Trilyonlar var vergi muafiyetleri ile yapılan kamu-özel iş birliği projeleri ile şehir hastaneleri ile buradan kısılsın. Kamudaki israfa, yüksek şatafata gidenden kısılsın. Sadece faize giden yıllık 2 trilyon TL’nin çok az bir kısmıyla bile asgari ücretin işverene hiç yük yüklemeden 45 bin TL’ye çıkarmak mümkün olur.”
Erbakan, kamu tarafından belirlenen asgari ücret için “Ben devlet olarak 45 bin TL yaptım bile diyebilirsiniz. Bu mümkündür” derken, 45 bin TL için nasıl hesaplama yapılması gerektiğini şu şekilde açıkladı:
“45 bin TL’yi neden söylüyoruz? Yüzde 60’lık bir bağımsız kuruluşların enflasyon hesaplaması var bir de TÜİK’in yüzde 30 küsürlük enflasyon hesaplaması var. İkisinin ortalamasını alsanız bile yüzde 45, yüzde 50 yapıyor. Vatandaşı enflasyona ezdirmeyelim deseniz zaten yüzde 50 arttırmanız lazım bu da 33 bin TL’ye geliyor. Türkiye’nin büyümesinden kaynaklanan pay asgari ücretliye yıllardan beri verilmedi. Sadece enflasyon hesabı yapıldı. Halbuki bir de Türkiye büyümüş üretimi artmış, milli geliri artmış, bundan bir payın verilmesi lazım.

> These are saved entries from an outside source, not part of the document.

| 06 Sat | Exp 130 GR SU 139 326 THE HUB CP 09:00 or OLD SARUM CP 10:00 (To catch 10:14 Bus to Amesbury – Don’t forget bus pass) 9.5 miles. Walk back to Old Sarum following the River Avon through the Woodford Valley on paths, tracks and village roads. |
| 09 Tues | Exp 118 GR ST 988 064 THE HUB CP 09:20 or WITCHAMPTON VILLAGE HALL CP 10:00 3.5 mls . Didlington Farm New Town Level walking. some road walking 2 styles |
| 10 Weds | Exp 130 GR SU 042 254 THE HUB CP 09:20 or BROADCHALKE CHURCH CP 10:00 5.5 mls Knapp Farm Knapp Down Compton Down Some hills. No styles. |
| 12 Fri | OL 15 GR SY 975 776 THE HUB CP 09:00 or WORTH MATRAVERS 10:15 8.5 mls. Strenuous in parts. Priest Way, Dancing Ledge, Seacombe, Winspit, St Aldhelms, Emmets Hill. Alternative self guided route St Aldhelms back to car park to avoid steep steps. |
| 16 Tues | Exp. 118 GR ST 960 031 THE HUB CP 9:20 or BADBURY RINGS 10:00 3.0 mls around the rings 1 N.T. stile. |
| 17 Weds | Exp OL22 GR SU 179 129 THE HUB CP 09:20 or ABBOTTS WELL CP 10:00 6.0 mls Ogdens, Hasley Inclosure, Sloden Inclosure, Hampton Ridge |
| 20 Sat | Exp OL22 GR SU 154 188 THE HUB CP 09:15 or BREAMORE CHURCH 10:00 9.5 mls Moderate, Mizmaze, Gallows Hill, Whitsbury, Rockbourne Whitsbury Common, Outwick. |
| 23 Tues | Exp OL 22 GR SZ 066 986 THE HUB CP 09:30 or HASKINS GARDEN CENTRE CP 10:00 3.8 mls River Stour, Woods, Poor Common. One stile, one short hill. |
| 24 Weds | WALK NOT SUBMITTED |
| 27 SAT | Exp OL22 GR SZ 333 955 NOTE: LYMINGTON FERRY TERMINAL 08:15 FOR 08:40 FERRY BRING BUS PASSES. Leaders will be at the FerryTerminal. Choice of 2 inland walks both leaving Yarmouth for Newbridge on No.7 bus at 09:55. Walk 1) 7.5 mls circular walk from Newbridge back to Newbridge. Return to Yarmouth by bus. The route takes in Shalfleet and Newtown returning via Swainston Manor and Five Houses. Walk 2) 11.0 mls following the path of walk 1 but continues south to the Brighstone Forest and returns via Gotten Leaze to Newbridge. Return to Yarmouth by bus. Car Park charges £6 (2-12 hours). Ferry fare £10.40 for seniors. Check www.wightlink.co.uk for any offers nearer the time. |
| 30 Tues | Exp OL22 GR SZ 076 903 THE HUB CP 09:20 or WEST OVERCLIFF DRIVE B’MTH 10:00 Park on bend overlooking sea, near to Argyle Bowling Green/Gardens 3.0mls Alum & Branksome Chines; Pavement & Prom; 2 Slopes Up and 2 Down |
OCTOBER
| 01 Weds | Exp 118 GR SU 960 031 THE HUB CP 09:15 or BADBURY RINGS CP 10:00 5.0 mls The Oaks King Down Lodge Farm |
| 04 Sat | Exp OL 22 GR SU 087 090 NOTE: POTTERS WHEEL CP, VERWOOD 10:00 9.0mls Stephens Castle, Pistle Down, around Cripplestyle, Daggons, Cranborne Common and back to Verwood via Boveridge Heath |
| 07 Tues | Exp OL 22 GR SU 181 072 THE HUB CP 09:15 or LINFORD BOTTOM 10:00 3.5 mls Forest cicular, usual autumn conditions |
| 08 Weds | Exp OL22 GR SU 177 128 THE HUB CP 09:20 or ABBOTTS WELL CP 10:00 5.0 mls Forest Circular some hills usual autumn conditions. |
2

Bunun ekonomistler hesabını yapıyor bunu da eklemeniz lazım bir miktar daha açık kalıyor 45 bine gelmek için. Onu da biz 45 bine niye çıkarıyoruz. Yoksulluk sınırı hesabından dolayı yani iki asgari ücretlinin toplamı bir yoksulluk sınırı olmalı ki bir haneye iki asgari ücret giriyorsa en azından yoksul olmadan kimseye muhtaç olmadan hayatlarını devam ettirebilsinler. Dolayısıyla biz 45 bin liralık bir asgari ücretin, işveren için de yarısını devlet karşılasın yarısını işveren versin yani aradaki 23 bin TL’lik farkın yarısını asgari ücretli başına devlet versin. Faize verilen paranın yarısı, imtiyazlılara haksız yere verilen paranın yarısı bile bunu karşılamaya yeter."